Monday, August 27, 2012

Ant Profiling

In my new job at Assurity Consulting I've been looking at some large builds. Some that take 6 hours or more to run in the Continuous Integration Server. There's a fairly random mix of Ant, Maven and good old shell. The last few days I spent some time diving into the details of a fairly large Ant build.

I've been using a combination of three techniques to analyze where the time is being spent in this build:

  1. Analysis by inspection.
  2. Analysis of "ant -d" output.
  3. Ant Profiler.

There are a number of files and many tasks and targets in this build, and I haven't been able to walk through the entire thing yet. But by browsing through "interesting" parts, I have been able to find out some significant things about the build.

For example, the build makes extensive use of <antcall>. Sometimes people use <antcall> when they don't understand the correct usage of "depends" on Ant targets. In this build, many of the <antcall> usages would be more appropriately done with <macrodef>. <antcall> is inefficient to use on targets within the same build file, because it reparses and copies properties. Please learn to use <macrodef> with Ant. It is your friend.

To extract some data about the Ant build as a whole, I ran it with "ant -d". On this particular build, it generates 600,000 lines of output. Again, a lot of detail.

With some shell piping we can see potential areas of duplication, or work being repeated:

ant -d >ant.debug.out 
sort ant.debug.out | uniq -c | sort -nr | head

For example, we can see whether certain Java source files are compiled more than once during the build:

egrep "^ *\\[javac\\]" ant.debug.out | sort | uniq -c | sort -nr | less

In this case I found that some classes are compiled twice, three, four or five times. Unfortunately, not enough classes to make a large difference to the build time, but still ...
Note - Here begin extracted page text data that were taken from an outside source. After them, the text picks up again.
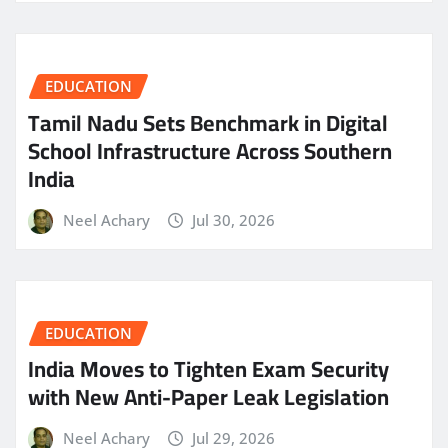
EDUCATION
Tamil Nadu Sets Benchmark in Digital
School Infrastructure Across Southern
India
Neel Achary
Jul 30, 2026
EDUCATION
India Moves to Tighten Exam Security
with New Anti-Paper Leak Legislation
Neel Achary
Jul 29, 2026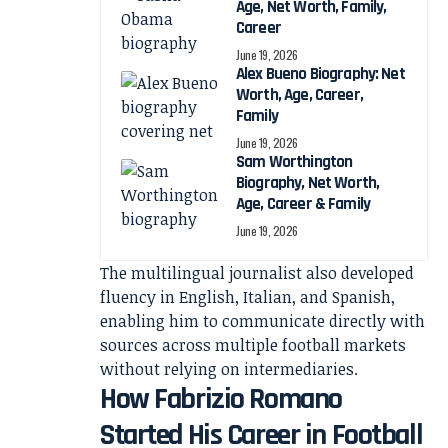
Age, Net Worth, Family,
Career
June 19, 2026
Alex Bueno Biography: Net
Worth, Age, Career,
Family
June 19, 2026
Sam Worthington
Biography, Net Worth,
Age, Career & Family
June 19, 2026
The multilingual journalist also developed
fluency in English, Italian, and Spanish,
enabling him to communicate directly with
sources across multiple football markets
without relying on intermediaries.
How Fabrizio Romano
Started His Career in Football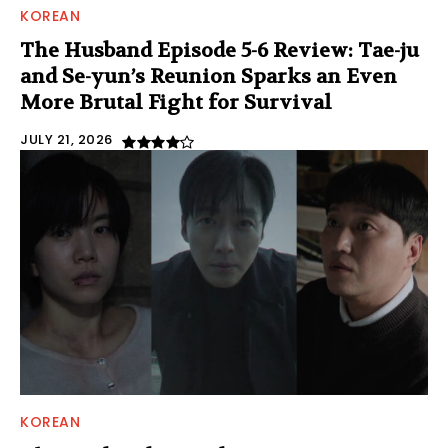
KOREAN
The Husband Episode 5-6 Review: Tae-ju
and Se-yun’s Reunion Sparks an Even
More Brutal Fight for Survival
JULY 21, 2026
KOREAN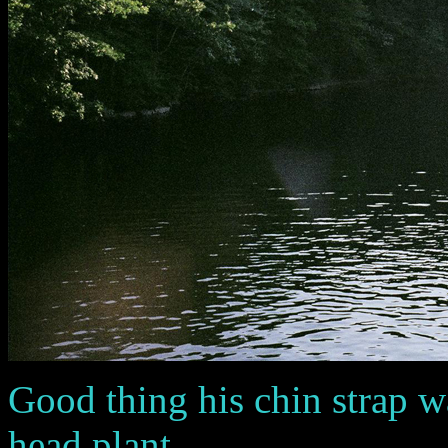
Good thing his chin strap wa
head plant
Finally, I found a great Ant profiler called antro. This profiler is really neat. It is completely non-invasive. It uses the Ant listeners feature, and can be run like this to analyze a build:

ant -listener ru.jkff.antro.ProfileListener -lib ~/antro/antro.jar build.xml

This generates a JSON file, which can then be loaded into the profiler's GUI. The GUI is run simply with:

java -jar antro.jar

What could be simpler?

It provides a tree view of the build times, where you can drill down into any node and explore the detail. Using this tool it's easy to get a bird's eye view of the build time breakdown, as well as drill into areas of interest. For example, I was able to assess the overhead of <antcall> by looking at some of those nodes. Unfortunately, there seems to be no way to see the total number or overhead for a single task type such as <antcall> across the whole build. I was able to find the total number of <antcall>s (not the times though) from the "ant -d" output. This allowed me to estimate the total time overhead of <antcall> for this build.

5 comments:

jkff said...

Hey, I'm the author of antro and I'm glad to see that you found it useful :)

rajesh said...

Hello,
Very interesting to use your commands in my build. I have problem with my build which is taking to much time as unsuspected. have many antcalls inside the build.xml and can not able to locate which one taking more time to build. Can you help me how can i use this Profiling.

Thank you

jkff said...

Rajesh, the post describes exactly how the tool is used: run ant with the listener to obtain a .json report; then open the report in the GUI. Which step are you having trouble with?

rajesh said...

I have problems in running in this command ant -listener ru.jkff.antro.ProfileListener -lib ~/antro/antro.jar build.xml

I have add jars to my antro calsspath and unable to modify this command. i am like junior in this area. can you help me how exactly frame this command

Thank you.

jkff said...

Rajesh, you can specify multiple -lib flags: -lib ........../antro.jar -lib ......./your-other-library1.jar etc. Does this solve your problem?